Droni o navi da guerra?
Coerentemente con la linea politica degli ultimi decenni, la Marina militare tedesca odierna è un dispositivo pensato essenzialmente per condurre operazioni di patrolling e per assolvere a compiti di difesa aerea. Altri tipi di operazioni, come il deep strike dal mare, non erano mai rientrate nelle priorità della Deutsche Marine ma adesso, con la netta svolta impressa da Friedrich Merz sulla Difesa, Berlino sembra decisa a fare sul serio e, come possibile, a bruciare le tappe della costruzione di una Marina militare di alto livello.
Secondo quanto si apprende, le nuove Lrmv sarebbero infatti pensate per imbarcare grandi quantità di celle Vls (Vertical launch system), condurre attività di ricognizione armata in alto mare e per costituire l’avanguardia di eventuali gruppi navali compositi. Quanto ai vettori, è ancora presto per fare previsioni ma è probabile che la decisione si risolverà in un confronto uno contro uno tra i celebri Tomahawk statunitensi e un prodotto sviluppato domesticamente (Storm Shadow o anche ex novo). Quanto al coordinamento, la gestione del tiro avverrà probabilmente triangolando i dati di bordo con quelli trasmessi dalle fregate F127, via satellite o da altri assetti.

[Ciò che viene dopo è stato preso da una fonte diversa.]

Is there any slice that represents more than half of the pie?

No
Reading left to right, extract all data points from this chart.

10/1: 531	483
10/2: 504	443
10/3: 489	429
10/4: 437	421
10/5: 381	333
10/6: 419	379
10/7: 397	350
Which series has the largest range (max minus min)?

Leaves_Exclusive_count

Berlino futura potenza navale?
I vantaggi di una flotta di navi autonome sono evidenti, dalla riduzione del rischio per gli equipaggi alla possibilità di operare in condizioni estreme per periodi prolungati. Di più, disporre di navi autonome (o al più pilotabili da remoto) significherebbe saltare a pié pari la complessa fase di reclutamento e addestramento dei marinai, che diversamente potrebbe arrivare a richiedere fino a una generazione per produrre effetti tangibili. Tuttavia, ci sono anche criticità significative. L’affidabilità dei sistemi informatici e delle comunicazioni satellitari assumerebbe un ruolo cruciale: un attacco informatico o un qualsiasi malfunzionamento potrebbe infatti compromettere l’intera unità mentre si trova a grandi distanze dalla prima base alleata. Inoltre, l’assenza di equipaggio a bordo limiterebbe la capacità di prendere decisioni autonome in situazioni impreviste, obbligando i costruttori a prevedere fin da subito un protocollo d’azione autonoma d’emergenza by design.

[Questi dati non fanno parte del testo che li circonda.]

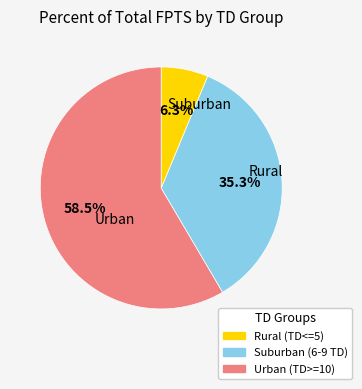

Does any single category account for the majority?

Yes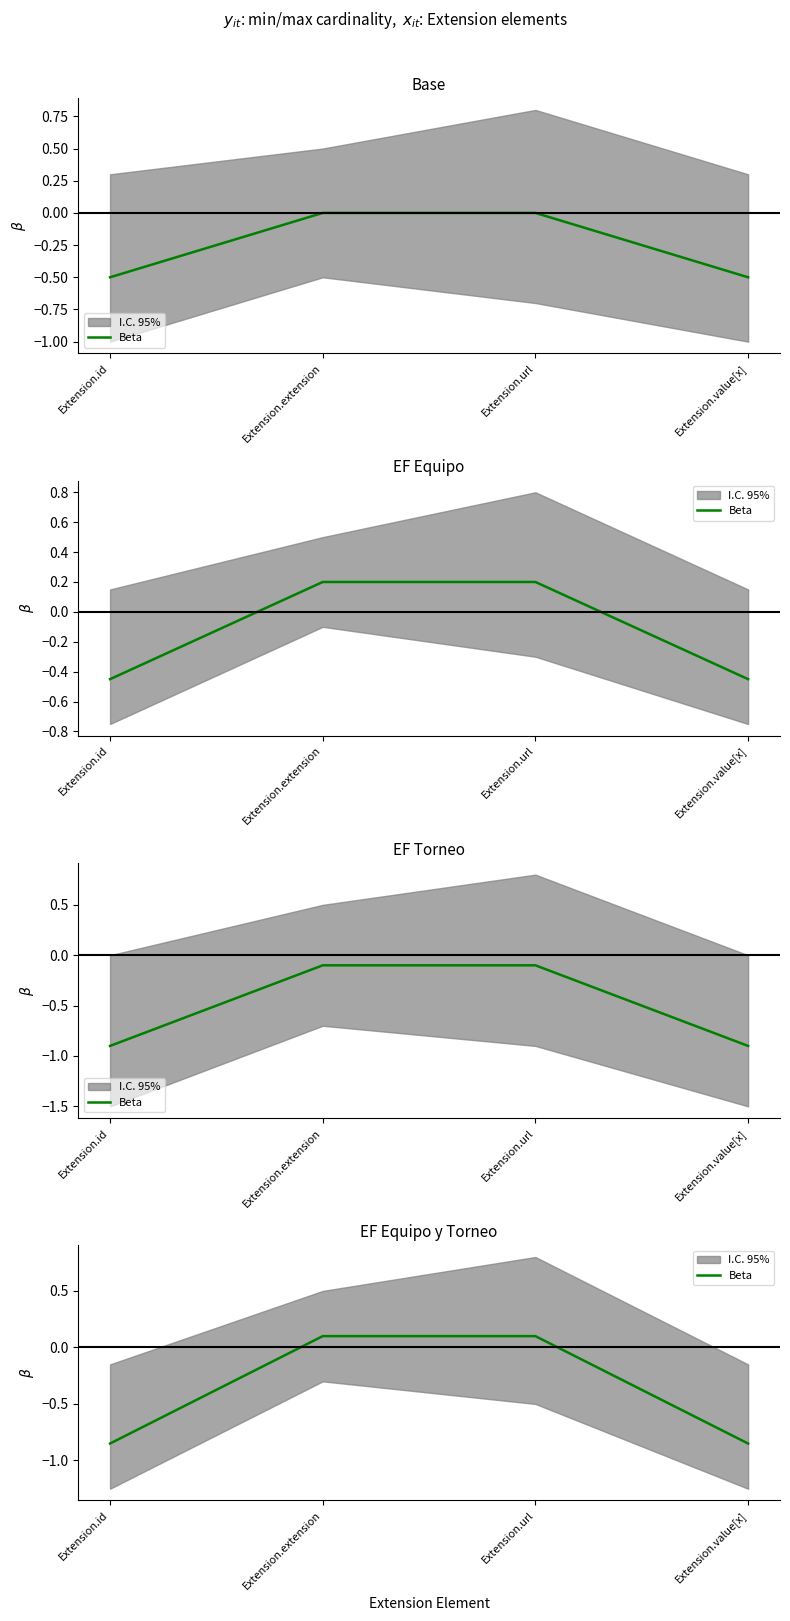

What is the average value?

-0.4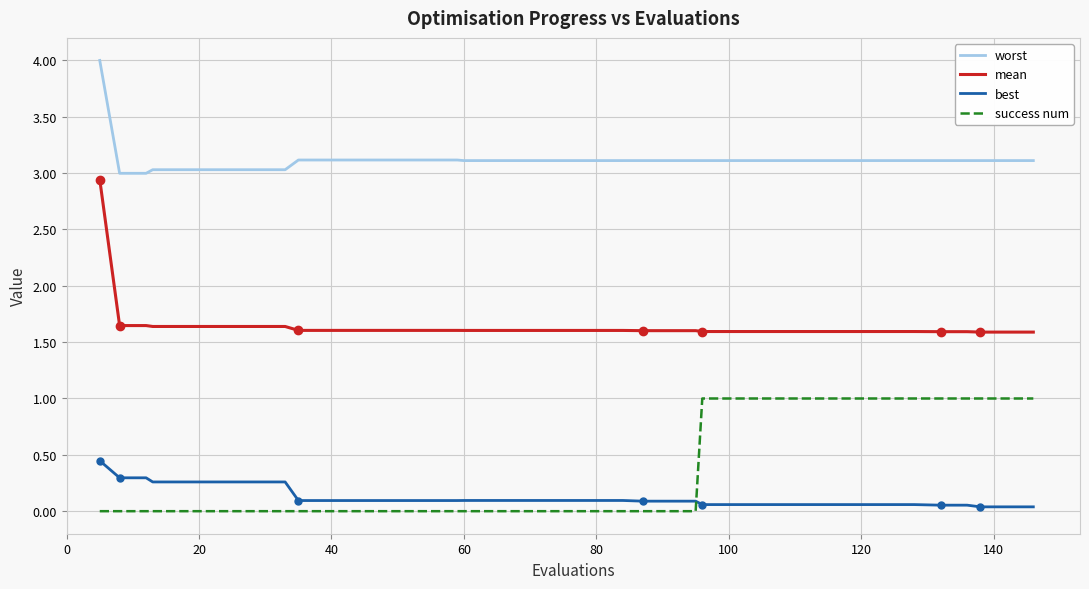

Which series has the largest total across all categories?

worst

Anche la Royal Navy britannica sta da tempo riflettendo su una massiccia integrazione di vascelli autonomi (di superficie e non) tra i propri ranghi. Tuttavia la Marina di Sua Maestà viene da una tradizione marinara plurisecolare, ad oggi (e forse mai) non replicabile per mezzo di un algoritmo. Senz’altro l’IA offre opportunità inedite in questo senso, ma non è detto che una futuristica flotta di droni autonomi, per quanto imponente, sia effettivamente in grado di sostituire o rivaleggiare con marine convenzionali con esperienza e tradizioni consolidate. Difficilmente Berlino prevede già da ora di rimpiazzare completamente le sue navi con equipaggio con vascelli autonomi, ma la dotazione iniziale di 3 navi sembrerebbe suggerire un approccio possibilista.
Quella tra la rinnovata volontà politica tedesca sulla difesa e la disponibilità di spesa di Berlino è una combinazione dirompente, il cui unico limite è veramente costituito dalla sola immaginazione. La “dronizzazione” dei conflitti è ancora agli albori, e nulla garantisce che avrà effettivamente un futuro. Tuttavia, la scommessa sui droni ha la potenzialità di tradursi in economie di scala e massa critica, entrambi fattori sempre più rilevanti alla luce dei conflitti odierni. La Germania ha imparato a caro prezzo nel corso di due Guerre mondiali che una potenza navale non si costruisce dalla sera alla mattina. Chissà che la terza invece non sia la volta buona.